▸ Aufgaben
**A.** Drucken Sie aus dem Text über den Besuch am Postschalter den Abschnitt von „Sind sie immer“ bis „was hübsches, oder?“ wortgetreu ab.
**B.** Wie viele verschiedene Unternehmen gibt es laut der Dame im Text über den Besuch am Postschalter, und welche sind es?
**C.** Knüpfen Sie an den Text über den Besuch am Postschalter an und schreiben Sie ihn nach seinem letzten Satz weiter.

▸ Ausgewählter Text
================
Sind sie immer noch hier? Echt? Noch nicht genug an meinem Elend ergötzt? Nun gut, Sie haben es ja so gewollt. Ich war noch nicht am Ende der Fahnenstange angelangt. Können Sie sich meine hocherfreute Miene vorstellen, als ich nach geduldigem Einreihen am Postschalter nichts in Empfang nehmen können? Nun gut, den hübschen gelben Benachrichtigungszettel habe sie ja gelesen, meinte die freundliche Dame. Aber so ein Zettel, da könne ja jeder kommen. Wenn nix da sei, sei nix da. Ne kostenfrei Hotline könne sie bieten. Auch was hübsches, oder?

Ne ja, ist klar, soll ich doch selber zusehen, wo das gute Schriftstück gelandet ist. Und überhaupt. Sie seien schließlich eine Postbank, hallo DIE Postbank, nicht die DHL oder die Briefpost. Das seien drei ganz verschiedene Unternehmen, wurde ich mitleidig belehrt.  DREI! Sie könne schon gar nichts dafür, quoll es undeutlich aus ihren Lippen hervor mit einem gestrengen Blick über ihre Brillengläser hinweg, der deutlich machte, dass ich sie bitte nicht weiter belästigen möge.  Fast hätte ich mich dafür entschuldigt, dass ich ihre wertvolle Zeit so schnöde mit meinem egoistischen Unterfangen missbraucht hatte. Aber, nein, ein Grenze hatte Tyrannenmacht. Also ein letzter zaghafter Vorstoß. „Aber es ist doch ein Einschreiben“, stammelte ich vor mich hin. Das „So etwas kann doch nicht verloren gehen“, wurde von einem ebenso resoluten wie finalen „Das habe ich gesehen“, unterbrochen.
================
[Gespeicherte Dateneinträge]
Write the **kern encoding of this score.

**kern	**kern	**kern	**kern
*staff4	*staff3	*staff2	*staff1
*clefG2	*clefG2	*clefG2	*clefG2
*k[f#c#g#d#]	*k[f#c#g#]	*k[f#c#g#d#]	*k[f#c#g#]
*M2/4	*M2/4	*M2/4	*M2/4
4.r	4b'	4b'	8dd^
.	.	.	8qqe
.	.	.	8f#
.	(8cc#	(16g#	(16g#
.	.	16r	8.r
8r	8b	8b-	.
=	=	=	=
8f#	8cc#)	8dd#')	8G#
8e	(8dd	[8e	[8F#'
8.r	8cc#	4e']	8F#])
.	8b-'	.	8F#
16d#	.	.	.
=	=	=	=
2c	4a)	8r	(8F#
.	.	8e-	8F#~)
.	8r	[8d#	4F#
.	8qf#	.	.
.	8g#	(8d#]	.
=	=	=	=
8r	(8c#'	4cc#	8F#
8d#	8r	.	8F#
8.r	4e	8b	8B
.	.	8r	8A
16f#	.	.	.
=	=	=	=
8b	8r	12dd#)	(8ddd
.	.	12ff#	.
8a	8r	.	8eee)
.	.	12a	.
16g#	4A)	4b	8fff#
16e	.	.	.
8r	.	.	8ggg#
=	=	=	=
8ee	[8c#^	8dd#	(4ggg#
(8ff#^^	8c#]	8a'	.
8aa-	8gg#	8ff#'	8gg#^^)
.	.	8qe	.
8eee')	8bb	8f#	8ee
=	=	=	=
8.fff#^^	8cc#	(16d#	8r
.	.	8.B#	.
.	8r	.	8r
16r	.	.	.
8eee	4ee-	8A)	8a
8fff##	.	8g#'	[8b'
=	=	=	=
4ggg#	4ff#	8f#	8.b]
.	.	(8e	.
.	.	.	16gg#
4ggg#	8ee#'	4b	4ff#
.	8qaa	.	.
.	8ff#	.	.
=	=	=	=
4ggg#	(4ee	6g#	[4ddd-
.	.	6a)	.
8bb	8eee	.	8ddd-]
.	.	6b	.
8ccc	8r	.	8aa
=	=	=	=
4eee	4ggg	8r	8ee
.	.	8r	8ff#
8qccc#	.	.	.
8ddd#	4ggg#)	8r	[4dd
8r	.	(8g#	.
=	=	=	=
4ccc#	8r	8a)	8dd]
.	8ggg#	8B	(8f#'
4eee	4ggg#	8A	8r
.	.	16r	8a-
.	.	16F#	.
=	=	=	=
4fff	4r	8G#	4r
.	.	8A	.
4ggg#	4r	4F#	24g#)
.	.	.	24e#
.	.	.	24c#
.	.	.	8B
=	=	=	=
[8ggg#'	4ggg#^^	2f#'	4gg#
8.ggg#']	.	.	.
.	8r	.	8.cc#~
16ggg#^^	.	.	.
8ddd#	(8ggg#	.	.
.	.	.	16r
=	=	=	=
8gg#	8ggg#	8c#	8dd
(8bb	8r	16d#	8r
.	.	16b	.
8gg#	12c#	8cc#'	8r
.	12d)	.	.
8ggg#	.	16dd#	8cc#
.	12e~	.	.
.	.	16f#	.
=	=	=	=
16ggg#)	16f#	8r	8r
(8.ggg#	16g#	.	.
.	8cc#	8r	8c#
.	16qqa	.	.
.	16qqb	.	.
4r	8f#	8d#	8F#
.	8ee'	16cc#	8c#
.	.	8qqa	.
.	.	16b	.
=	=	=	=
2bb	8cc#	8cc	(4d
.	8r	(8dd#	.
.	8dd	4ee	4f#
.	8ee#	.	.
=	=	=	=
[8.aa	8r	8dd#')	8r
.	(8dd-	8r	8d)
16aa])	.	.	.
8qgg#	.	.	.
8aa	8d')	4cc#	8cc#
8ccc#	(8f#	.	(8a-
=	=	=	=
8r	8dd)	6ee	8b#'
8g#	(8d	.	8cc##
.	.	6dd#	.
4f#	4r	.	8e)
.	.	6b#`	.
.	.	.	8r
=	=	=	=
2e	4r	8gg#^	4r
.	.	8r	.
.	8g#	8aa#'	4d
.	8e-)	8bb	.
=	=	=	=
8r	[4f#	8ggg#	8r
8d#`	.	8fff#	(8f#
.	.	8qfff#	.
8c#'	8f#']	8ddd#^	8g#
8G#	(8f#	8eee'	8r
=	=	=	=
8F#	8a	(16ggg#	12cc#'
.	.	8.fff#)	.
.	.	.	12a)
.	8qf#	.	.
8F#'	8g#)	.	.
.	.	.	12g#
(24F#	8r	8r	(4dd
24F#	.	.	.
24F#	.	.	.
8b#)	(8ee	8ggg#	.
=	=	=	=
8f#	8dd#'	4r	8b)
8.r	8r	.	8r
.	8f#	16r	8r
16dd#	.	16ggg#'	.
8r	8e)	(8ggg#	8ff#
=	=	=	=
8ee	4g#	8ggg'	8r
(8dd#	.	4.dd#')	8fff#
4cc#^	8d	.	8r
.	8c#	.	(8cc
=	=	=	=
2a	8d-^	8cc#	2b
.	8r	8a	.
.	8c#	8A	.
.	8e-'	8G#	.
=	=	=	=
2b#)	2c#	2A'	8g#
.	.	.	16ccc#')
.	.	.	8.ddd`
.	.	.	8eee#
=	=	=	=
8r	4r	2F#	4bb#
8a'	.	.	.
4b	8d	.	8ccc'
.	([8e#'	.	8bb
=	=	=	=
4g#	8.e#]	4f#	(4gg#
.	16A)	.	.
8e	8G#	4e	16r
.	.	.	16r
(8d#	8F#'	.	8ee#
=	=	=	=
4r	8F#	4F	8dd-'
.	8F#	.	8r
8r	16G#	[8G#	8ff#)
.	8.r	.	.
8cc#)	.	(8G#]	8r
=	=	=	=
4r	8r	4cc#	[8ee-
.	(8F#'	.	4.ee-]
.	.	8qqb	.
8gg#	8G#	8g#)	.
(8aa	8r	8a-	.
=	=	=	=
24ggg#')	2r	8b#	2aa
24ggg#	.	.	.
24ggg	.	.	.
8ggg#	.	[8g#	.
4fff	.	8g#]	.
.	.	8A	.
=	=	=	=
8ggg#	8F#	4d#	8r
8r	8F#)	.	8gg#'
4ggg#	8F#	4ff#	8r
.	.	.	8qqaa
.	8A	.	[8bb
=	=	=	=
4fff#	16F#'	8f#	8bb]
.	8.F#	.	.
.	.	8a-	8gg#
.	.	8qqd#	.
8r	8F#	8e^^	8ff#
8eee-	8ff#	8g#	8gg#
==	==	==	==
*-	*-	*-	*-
================
▸ Lösungen zur Übung
**A.**
Sind sie immer noch hier? Echt? Noch nicht genug an meinem Elend ergötzt? Nun gut, Sie haben es ja so gewollt. Ich war noch nicht am Ende der Fahnenstange angelangt. Können Sie sich meine hocherfreute Miene vorstellen, als ich nach geduldigem Einreihen am Postschalter nichts in Empfang nehmen können? Nun gut, den hübschen gelben Benachrichtigungszettel habe sie ja gelesen, meinte die freundliche Dame. Aber so ein Zettel, da könne ja jeder kommen. Wenn nix da sei, sei nix da. Ne kostenfrei Hotline könne sie bieten. Auch was hübsches, oder?

**B.** Drei: die Postbank, die DHL und die Briefpost.

**C.**
Okay, okay, ich weiß, wann ich geschlagen bin. Sofortiger Rückzug, Truppen sammeln und so. Der einzige Lichtblick in der Warteschleife war, dass ich fußläufig nur von der Filiale in der Frankfurter Allee bis zur Warschauer Straße warten musste, eh mein Anliegen endlich vorgetragen werden konnte. Man versprach sich zu kümmern. Handelte sich ja um ein Einschreiben …

 

 

Futsch

Am Toreingang zum All Seasons machte ich mir noch keine großen Gedanken. Okay, irgendwo, wird er schon sein. Irgendwo in den Tiefen des Raumes, äh der beiden voll gestopften Taschen. Wenige Minuten drauf und ein echtes Suchkommando später steht fest: Futsch! Er ist futsch! Der Schlüssel zu unserem Guesthouse. Der zur elektrischen Schließanlage. Und der Haustür. Und schon setzt das große Entsetzen ein. Das kann teuer werden …

Sollte das womöglich die späte Rache dafür sein, dass ich mich über einen Kollegen lustig gemacht hatte??

Mist. Mist. Und nochmals Mist! Das hat man nun von diesem übereilten Quartierwechsel. „Du musst zu den Engländern“, hatte es nur kurz am Frühstückstisch geheißen. Die saßen kanpp zweieinhalb Autostunden von uns entfernt. Also kurz zwei Taschen gegriffen, Laptop, Handys, Kamera etc pp. reingeworfen, den Kollegen nicht groß adieu gesagt, und ab dafür.

So weit, so gut. Wo man nächtigen wüde, würde man sehen. Sah ich dann auch. Nach einigem Suchen. Den Rustenburg war überbucht. Und so fand ichn etwas aus purem Zufall. Dafür aber für rund ein Drittel des Preises, den ein vorab buchender Kollegen von Welt zu berappen hatte.

Egal. War eigentlich nicht wichtig. Wichtiger war da schon eher, dass die Unterkunft sauber, die Landlady überaus freundlich und die beflissenen Geister dienstwillig waren. Zu willig, wie sich später rausstellen sollte.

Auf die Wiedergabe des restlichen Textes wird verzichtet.